Submitted November 10, 2005
Accepted October 10, 2006
Enhanced natural killer cell and erythropoietic activities in VEGF-A-overexpressing mice delay F-MuLV-induced erythroleukemia
David Cervi, Yuval Shaked, Mehran Haeri, Tatiana Usenko, Christina R Lee, Jody J Haigh, Andras Nagy, Robert S Kerbel, Eitan Yefenof, and Yaacov Ben-David*
Sunnybrook Health Sciences Centre, Canada
Flanders Interuniversity Institute for Biotechnology (FIB), Ghent University, Belgium
Samuel Lunenfeld Research Institute, Mount Sinai Hospital, Canada
Lautenberg Center of Immunology, Hadassah Medical School, Israel
* Corresponding author; email: bendavid{at}sri.utoronto.ca.

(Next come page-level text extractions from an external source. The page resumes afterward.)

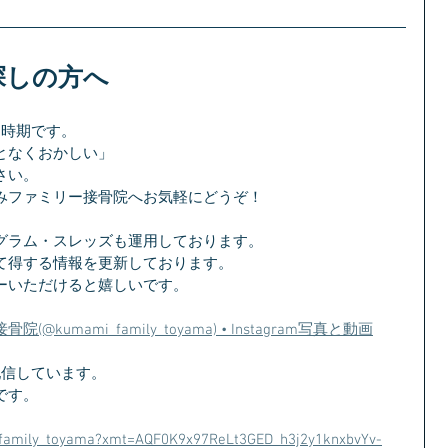
探しの方へ
る時期です。
となくおかしい」
さい。
みファミリー接骨院へお気軽にどうぞ！
グラム・スレッズも運用しております。
て得する情報を更新しております。
ーいただけると嬉しいです。
mami_family_toyama) • Instagram写真と動画
を配信しています。
です。
family_toyama?xmt=AQF0K9x97ReLt3GED_h3j2y1knxbvYv-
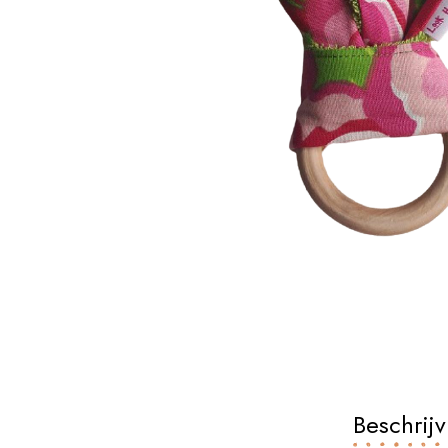
Beschrijv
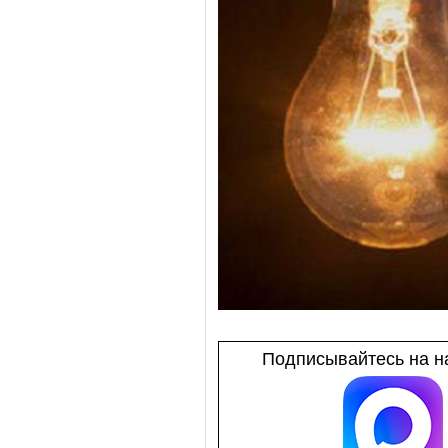
Подписывайтесь на на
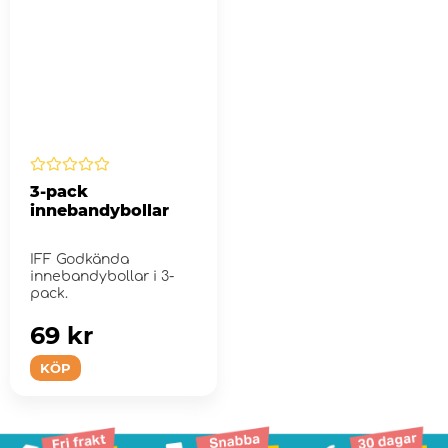
3-pack
innebandybollar
IFF Godkända
innebandybollar i 3-
pack.
69 kr
KÖP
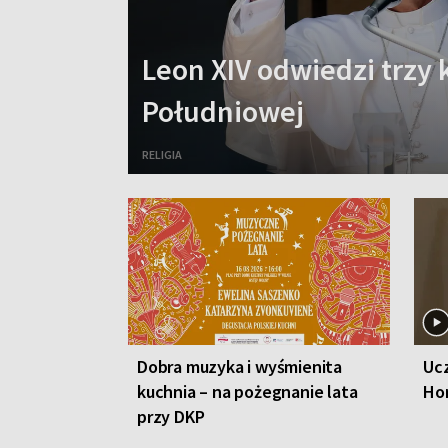
Leon XIV odwiedzi trzy 
Południowej
RELIGIA
Dobra muzyka i wyśmienita
Ucz
kuchnia – na pożegnanie lata
Ho
przy DKP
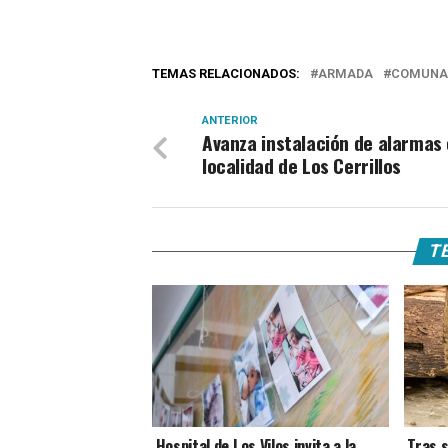
TEMAS RELACIONADOS:
ARMADA
COMUNA
ANTERIOR
Avanza instalación de alarmas
localidad de Los Cerrillos
TE
Hospital de Los Vilos invita a la
Tras s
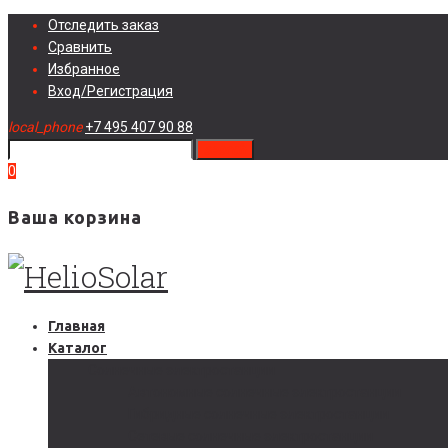
Skip
Отследить заказ
to
Сравнить
content
Избранное
Вход/Регистрация
local_phone
+7 495 407 90 88
search
0
Ваша корзина
Главная
Каталог
Солнечные электростанции
Автономные солнечные электростанции
Гибридные солнечные электростанции
Сетевые солнечные электростанции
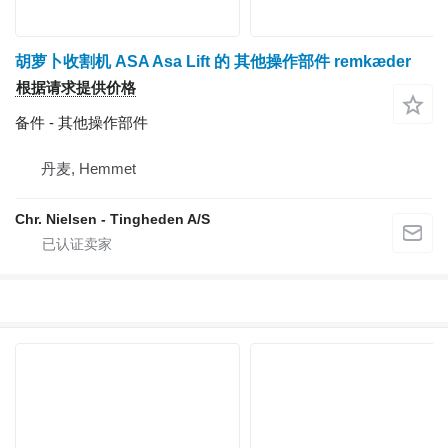
胡萝卜收割机 ASA Asa Lift 的 其他操作部件 remkæder
根据请求提供价格
备件 - 其他操作部件
丹麦, Hemmet
Chr. Nielsen - Tingheden A/S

We have previously reported that VEGF-A, in combination with MCP-5, contributes to leukemia progression within the splenic microenvironment of mice infected with F-MuLV. To study the influence of constitutively elevated VEGF-A levels on the progression of erythroleukemia, mice heterozygous for a VEGF-A "hypermorphic" allele (VEGFhi/+) were inoculated with F-MuLV. Unexpectedly, a significant delay in erythroleukemia was observed in VEGFhi/+ mice when compared to wild-type controls. These results suggested an altered physiological response arising from elevated VEGF-A levels that decelerated erythroleukemic progression. Characterization of hematopoiesis in VEGFhi/+ spleens showed a higher natural killer cell activity, elevated B-cells and a decrease in T-cell number. Furthermore, higher erythroid progenitors; i.e., CD34+, CD36+ and Ter119+ cells were evident in the bone marrow, spleen and peripheral blood of VEGFhi/+ mice. The CFU-E counts were significantly increased in VEGFhi/+ bone-marrow cultures and this elevation was blocked by a neutralizing antibody to VEGF-A receptor (VEGFR-2). Moreover, erythroleukemic mice were treated with recombinant erythropoietin and similar to diseased VEGFhi/+ mice, showed a delay in disease progression. We propose that a compensatory erythropoietic response combined with increased NK cell activity account for the extended survival of erythroleukemic, VEGFhi/+ mice.